» EXTRACTED RECORDS
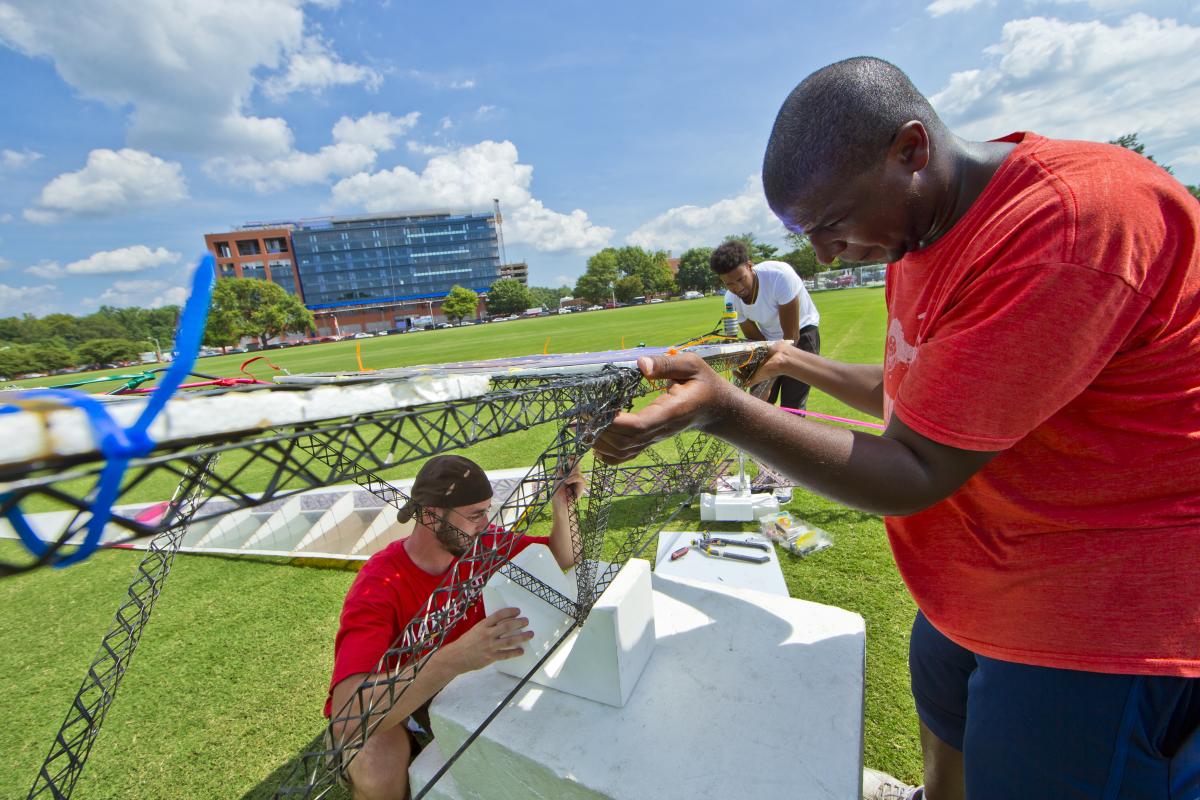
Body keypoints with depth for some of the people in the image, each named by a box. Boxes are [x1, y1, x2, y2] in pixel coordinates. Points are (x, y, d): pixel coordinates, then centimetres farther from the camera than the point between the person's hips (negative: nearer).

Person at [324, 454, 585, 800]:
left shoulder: (478, 545, -16)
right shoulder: (378, 587, -32)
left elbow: (562, 559, -6)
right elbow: (348, 715, -42)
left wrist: (562, 510, -27)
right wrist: (457, 657, -55)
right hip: (382, 713, -5)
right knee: (381, 772, -36)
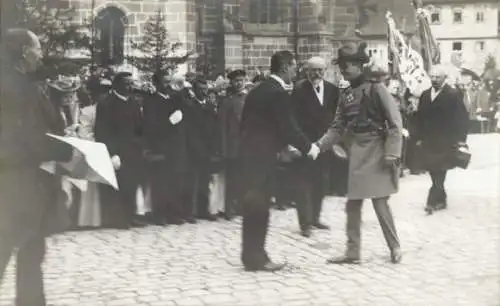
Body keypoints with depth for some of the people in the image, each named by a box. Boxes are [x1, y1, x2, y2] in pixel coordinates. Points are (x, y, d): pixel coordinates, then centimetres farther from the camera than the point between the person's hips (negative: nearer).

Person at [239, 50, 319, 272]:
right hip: (261, 155, -9)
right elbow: (288, 127, -16)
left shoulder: (259, 90, 14)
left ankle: (252, 255, 20)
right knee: (259, 206, -3)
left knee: (253, 205, 13)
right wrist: (308, 147, -1)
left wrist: (287, 146, 22)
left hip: (250, 152, 9)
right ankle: (256, 259, 3)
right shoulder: (278, 93, -14)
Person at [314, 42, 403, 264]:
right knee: (352, 204, 6)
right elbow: (338, 128, 11)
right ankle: (353, 252, 14)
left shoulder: (375, 88, -8)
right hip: (356, 154, 6)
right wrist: (320, 145, -4)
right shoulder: (346, 95, 11)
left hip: (376, 152, -6)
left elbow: (395, 122, -9)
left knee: (379, 201, -5)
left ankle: (395, 247, 11)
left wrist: (392, 152, -16)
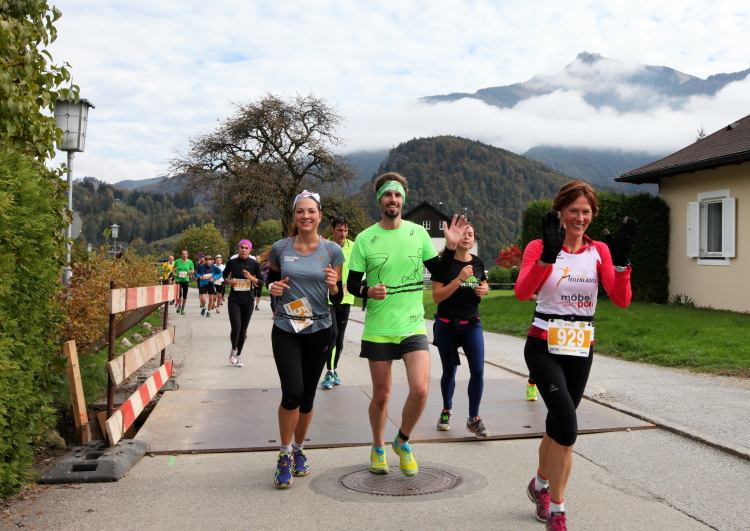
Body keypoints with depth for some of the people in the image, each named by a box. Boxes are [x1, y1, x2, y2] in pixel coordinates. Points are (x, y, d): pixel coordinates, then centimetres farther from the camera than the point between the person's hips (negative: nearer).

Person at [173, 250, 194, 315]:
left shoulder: (190, 262, 2)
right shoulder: (177, 261, 1)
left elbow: (193, 270, 10)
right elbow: (174, 268, 18)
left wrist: (190, 271, -13)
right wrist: (174, 273, -2)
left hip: (186, 280, 1)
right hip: (178, 280, -1)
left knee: (185, 295, 4)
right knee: (179, 293, -14)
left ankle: (183, 309, 19)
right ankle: (179, 306, 11)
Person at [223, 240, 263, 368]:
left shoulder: (254, 264, -2)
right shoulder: (232, 262, 0)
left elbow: (261, 282, 2)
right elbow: (225, 274, 17)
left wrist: (251, 277, -16)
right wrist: (228, 281, -3)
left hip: (248, 301, 1)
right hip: (234, 300, -1)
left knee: (243, 329, 8)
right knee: (236, 327, -14)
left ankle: (239, 355, 24)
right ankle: (233, 350, 14)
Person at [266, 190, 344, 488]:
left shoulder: (332, 251, -2)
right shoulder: (280, 248, -1)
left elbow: (338, 298, 3)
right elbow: (271, 278, 15)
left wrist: (334, 285, -19)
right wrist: (273, 287, -7)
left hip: (318, 331, 1)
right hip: (285, 331, -1)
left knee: (307, 396, 10)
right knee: (292, 393, -15)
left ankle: (298, 450, 34)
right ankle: (285, 454, 9)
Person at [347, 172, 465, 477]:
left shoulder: (418, 233, 3)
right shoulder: (365, 239, -2)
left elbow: (439, 272, 9)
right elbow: (351, 283, 2)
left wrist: (450, 247, -6)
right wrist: (368, 291, -19)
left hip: (413, 327, 1)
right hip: (378, 329, -1)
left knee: (420, 389, -14)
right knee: (381, 395, 9)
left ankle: (403, 442, 15)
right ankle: (378, 448, 35)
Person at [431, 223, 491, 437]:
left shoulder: (478, 263, 4)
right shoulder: (444, 262, -9)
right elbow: (437, 296, -14)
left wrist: (484, 289, -2)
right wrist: (459, 279, -24)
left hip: (472, 324, 3)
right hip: (447, 325, -3)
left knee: (478, 370, -8)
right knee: (449, 371, 10)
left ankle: (474, 418, 5)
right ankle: (446, 412, 33)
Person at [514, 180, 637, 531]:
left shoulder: (599, 251, 3)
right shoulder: (539, 247, -6)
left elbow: (621, 300, -9)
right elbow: (522, 292, -24)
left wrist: (621, 260, -24)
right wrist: (548, 255, -36)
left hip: (581, 349, 4)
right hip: (544, 347, -4)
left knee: (557, 425, 14)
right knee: (567, 425, -19)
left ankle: (540, 485, 42)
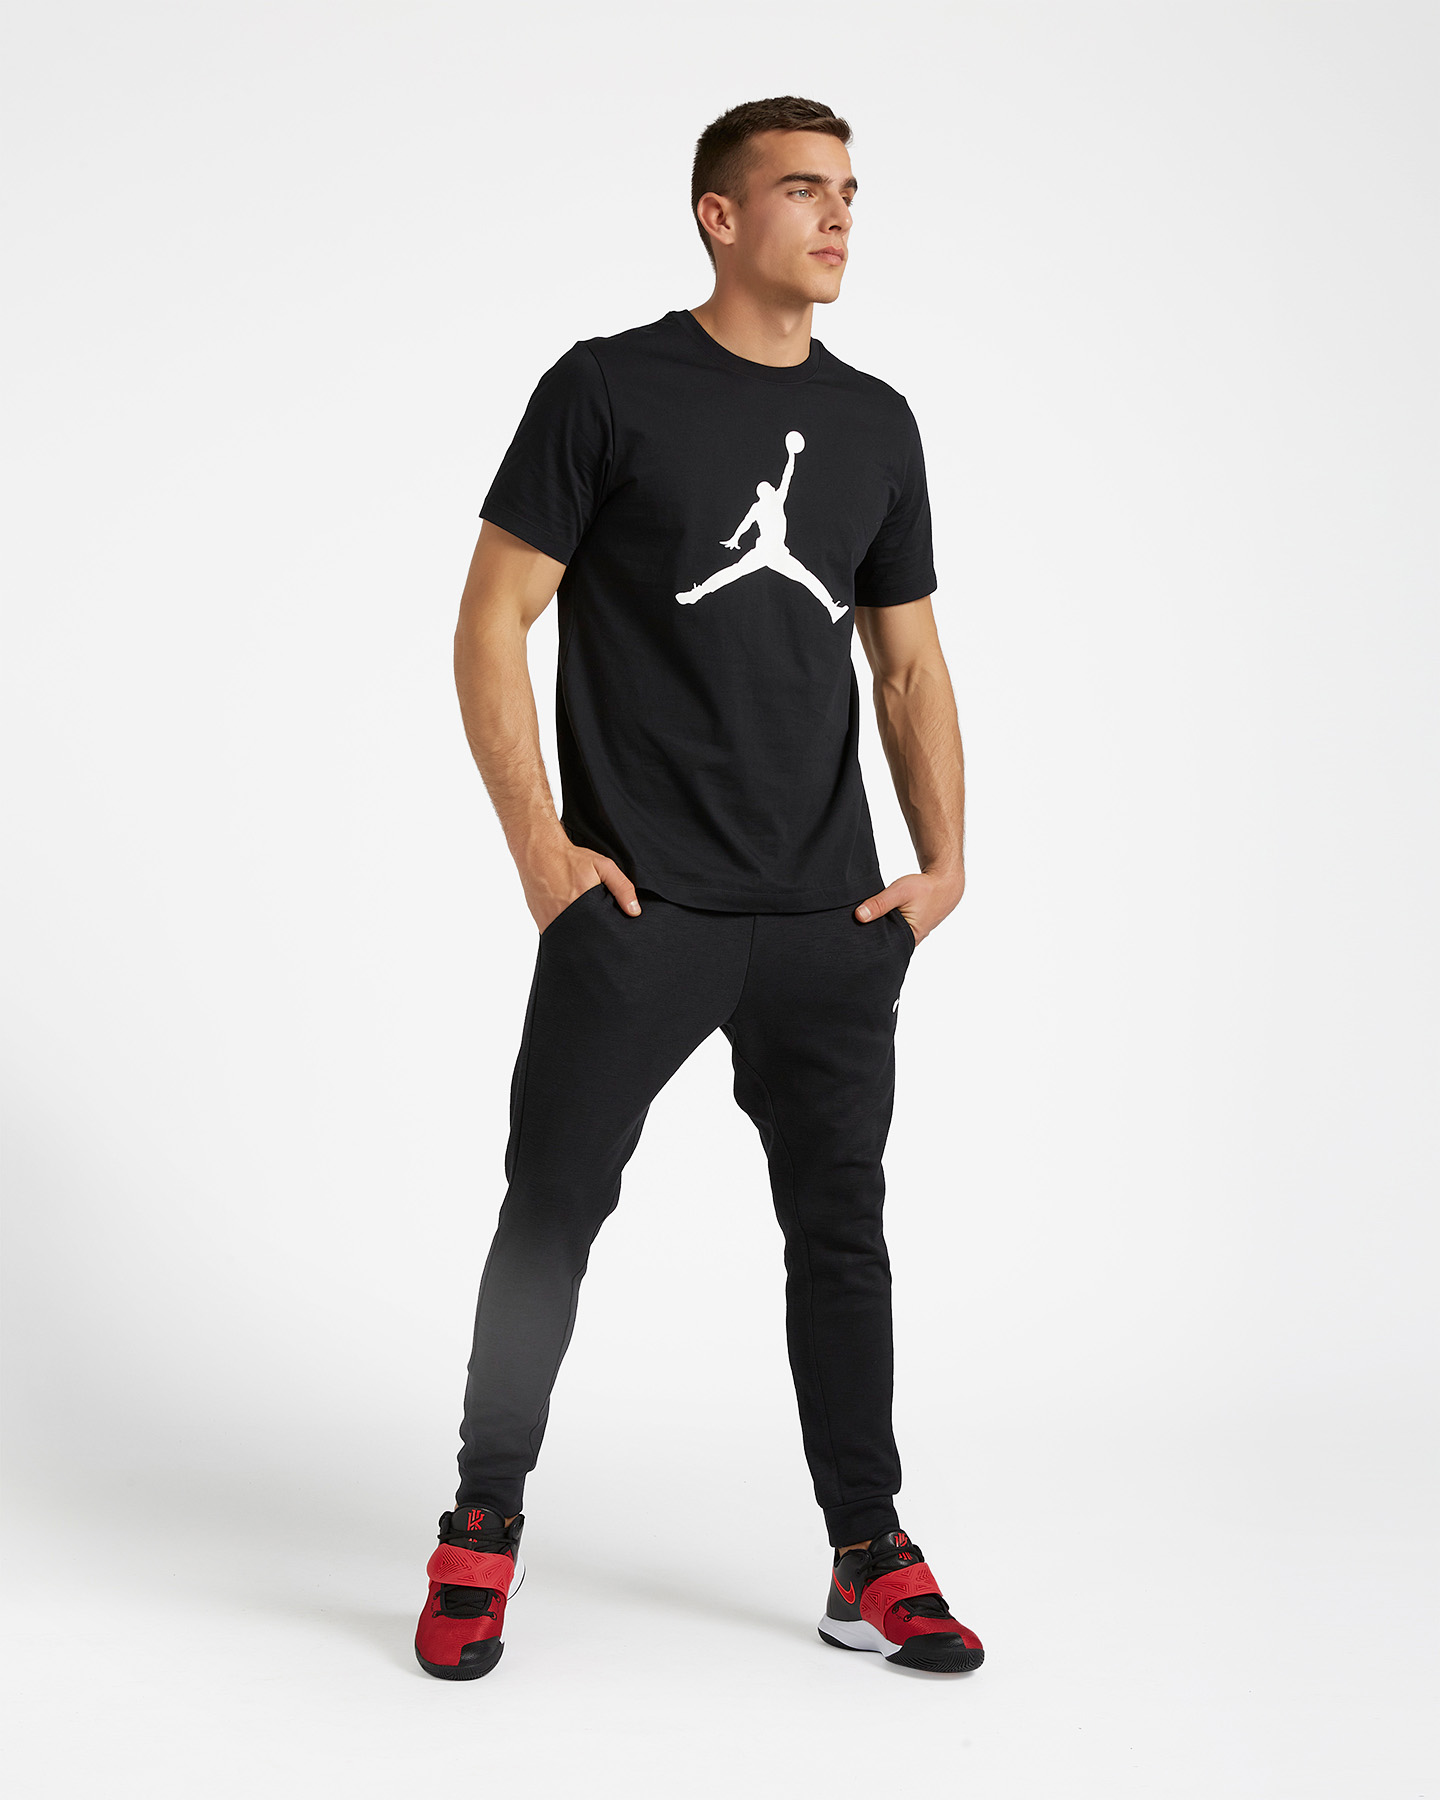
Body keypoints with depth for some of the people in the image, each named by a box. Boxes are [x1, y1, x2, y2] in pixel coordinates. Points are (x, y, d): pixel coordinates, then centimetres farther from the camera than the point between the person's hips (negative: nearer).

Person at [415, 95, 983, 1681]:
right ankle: (482, 1533, 20)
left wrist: (945, 858, 3)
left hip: (833, 918, 4)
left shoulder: (876, 423, 13)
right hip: (634, 907, -4)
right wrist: (540, 850, -10)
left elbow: (909, 663, 16)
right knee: (551, 1211, 2)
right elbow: (491, 622, -3)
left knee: (841, 1225, 9)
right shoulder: (608, 389, -1)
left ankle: (870, 1563, 20)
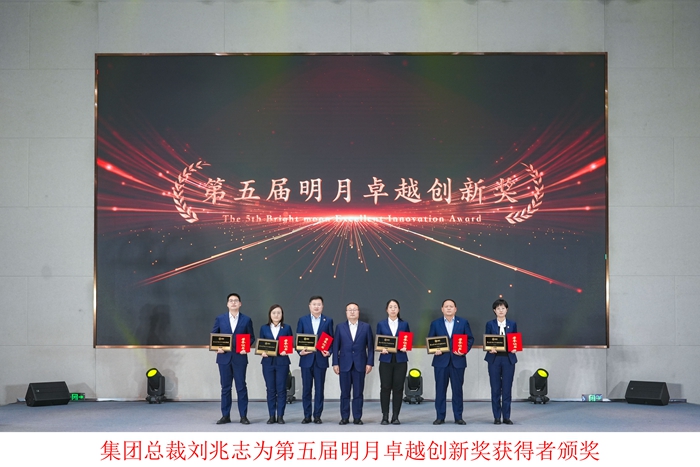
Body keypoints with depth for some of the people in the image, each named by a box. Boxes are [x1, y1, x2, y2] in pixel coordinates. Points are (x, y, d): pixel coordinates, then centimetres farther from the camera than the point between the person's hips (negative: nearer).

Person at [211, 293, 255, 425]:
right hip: (224, 357, 1)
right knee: (225, 387, 5)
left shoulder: (246, 320, 4)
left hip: (239, 358, -1)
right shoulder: (220, 319, 6)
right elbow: (213, 335, 10)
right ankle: (225, 416, 11)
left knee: (241, 387, 0)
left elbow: (251, 337, 8)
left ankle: (243, 416, 5)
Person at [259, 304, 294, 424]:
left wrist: (286, 351, -15)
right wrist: (262, 352, -11)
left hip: (282, 362, -1)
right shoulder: (264, 328, 7)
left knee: (281, 389, -1)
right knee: (270, 389, 3)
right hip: (268, 361, 1)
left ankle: (280, 416, 5)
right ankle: (272, 416, 10)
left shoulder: (287, 328, 5)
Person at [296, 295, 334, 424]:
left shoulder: (328, 321, 6)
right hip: (306, 359, 0)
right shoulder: (302, 320, 6)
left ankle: (317, 416, 9)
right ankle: (307, 415, 10)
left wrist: (329, 351, -11)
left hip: (321, 359, 0)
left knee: (319, 389, 2)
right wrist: (300, 351, -10)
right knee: (306, 389, 4)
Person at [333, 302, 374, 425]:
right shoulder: (340, 327, 7)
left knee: (358, 393, 2)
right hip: (344, 364, 0)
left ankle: (357, 417, 7)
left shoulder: (366, 327, 6)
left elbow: (370, 346, 5)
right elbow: (336, 346, 5)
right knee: (344, 393, 3)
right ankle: (344, 417, 9)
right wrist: (335, 363, -2)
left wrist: (370, 363, -3)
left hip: (360, 364, 0)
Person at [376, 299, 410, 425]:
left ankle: (395, 416, 6)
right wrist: (381, 349, -13)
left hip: (400, 359, 1)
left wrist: (405, 347, -10)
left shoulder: (404, 324, 9)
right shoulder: (381, 324, 7)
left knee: (398, 388, 0)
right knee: (385, 387, -3)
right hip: (386, 359, -1)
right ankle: (385, 416, 3)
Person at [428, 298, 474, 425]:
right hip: (441, 361, 0)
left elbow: (470, 338, 7)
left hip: (458, 360, 0)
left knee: (457, 389, 3)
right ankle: (440, 417, 8)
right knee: (440, 389, 2)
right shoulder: (435, 324, 7)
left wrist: (465, 350, -9)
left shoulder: (463, 323, 7)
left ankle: (458, 417, 10)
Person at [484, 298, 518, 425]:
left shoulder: (512, 324, 7)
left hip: (509, 359, 1)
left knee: (507, 388, 0)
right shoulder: (490, 324, 3)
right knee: (495, 389, 1)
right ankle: (497, 417, 7)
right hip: (494, 359, -1)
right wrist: (489, 349, -17)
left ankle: (506, 417, 7)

» EXERCISE
Could you transcribe the lines of the material above, from the line containing "left elbow: (261, 282, 2)" through the line containing "left wrist: (945, 858, 3)", both included, leaving out the pictures?

» TASK SOLUTION
left elbow: (261, 282, 2)
right elbow: (225, 274, 17)
left wrist: (251, 277, -16)
right wrist: (228, 281, -3)
left hip: (248, 301, 1)
right hip: (234, 300, -1)
left knee: (243, 329, 8)
right knee: (236, 327, -14)
left ankle: (239, 355, 24)
right ankle: (233, 350, 14)
Person at [266, 190, 344, 488]:
left shoulder: (332, 251, -2)
right shoulder: (280, 248, -1)
left elbow: (338, 298, 3)
right elbow: (271, 278, 15)
left wrist: (334, 285, -19)
right wrist: (273, 287, -7)
left hip: (318, 331, 1)
right hip: (285, 331, -1)
left knee: (307, 396, 10)
right knee: (292, 393, -15)
left ankle: (298, 450, 34)
right ankle: (285, 454, 9)
Person at [347, 172, 465, 477]:
left shoulder: (418, 233, 3)
right shoulder: (365, 239, -2)
left elbow: (439, 272, 9)
right elbow: (351, 283, 2)
left wrist: (450, 247, -6)
right wrist: (368, 291, -19)
left hip: (413, 327, 1)
right hip: (378, 329, -1)
left knee: (420, 389, -14)
right knee: (381, 395, 9)
left ankle: (403, 442, 15)
right ankle: (378, 448, 35)
Person at [431, 223, 491, 437]:
left shoulder: (478, 263, 4)
right shoulder: (444, 262, -9)
right elbow: (437, 296, -14)
left wrist: (484, 289, -2)
right wrist: (459, 279, -24)
left hip: (472, 324, 3)
right hip: (447, 325, -3)
left knee: (478, 370, -8)
right knee: (449, 371, 10)
left ankle: (474, 418, 5)
right ankle: (446, 412, 33)
Person at [514, 180, 637, 531]:
left shoulder: (599, 251, 3)
right shoulder: (539, 247, -6)
left elbow: (621, 300, -9)
right elbow: (522, 292, -24)
left wrist: (621, 260, -24)
right wrist: (548, 255, -36)
left hip: (581, 349, 4)
right hip: (544, 347, -4)
left knee: (557, 425, 14)
right knee: (567, 425, -19)
left ankle: (540, 485, 42)
Body keypoints with depth for some of the people in the image, each named by a box. Boxes are [x1, y1, x2, y2] in pixel coordinates. Points are (x, y, d): pixel coordinates, then centimetres farther from the camera than the point between the person's hips (negative: nearer).

Person at [415, 95, 983, 1681]:
right ankle: (482, 1533, 20)
left wrist: (945, 858, 3)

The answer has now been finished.